▶ _Stated exercise_: Reproduce, word for word, everything in the forum thread about the new light from "I finally got" down to "buy that will?".

▶ _Reading passage_:
# My light with some questions



## Aulonocara_Freak (May 19, 2011)

*Is this a good light?*​
YES6100.00%NO00.00%


----------



## Aulonocara_Freak (May 19, 2011)

I finally got my light!!! 

HERE IT IS.









What dose people have to say about it?
If this fixture doesn't give me MEDIUM lighting, what bulbs can i buy that will?


----------



## londonloco (Mar 31, 2011)

Exactly the light and bulbs I have on three planted 20g longs I have set up. I really like them for my shallow tanks. IMO, perfect!


----------



## Aulonocara_Freak (May 19, 2011)

*londonloco* AWESOME! What lighting range would they put me in? LOW, MEDIUM, or HIGH


----------



## londonloco (Mar 31, 2011)

▶ _Dataset section_:

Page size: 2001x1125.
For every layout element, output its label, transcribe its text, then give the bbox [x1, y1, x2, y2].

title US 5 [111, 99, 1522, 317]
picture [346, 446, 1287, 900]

▶ _Reply_:
I finally got my light!!! 

HERE IT IS.









What dose people have to say about it?
If this fixture doesn't give me MEDIUM lighting, what bulbs can i buy that will?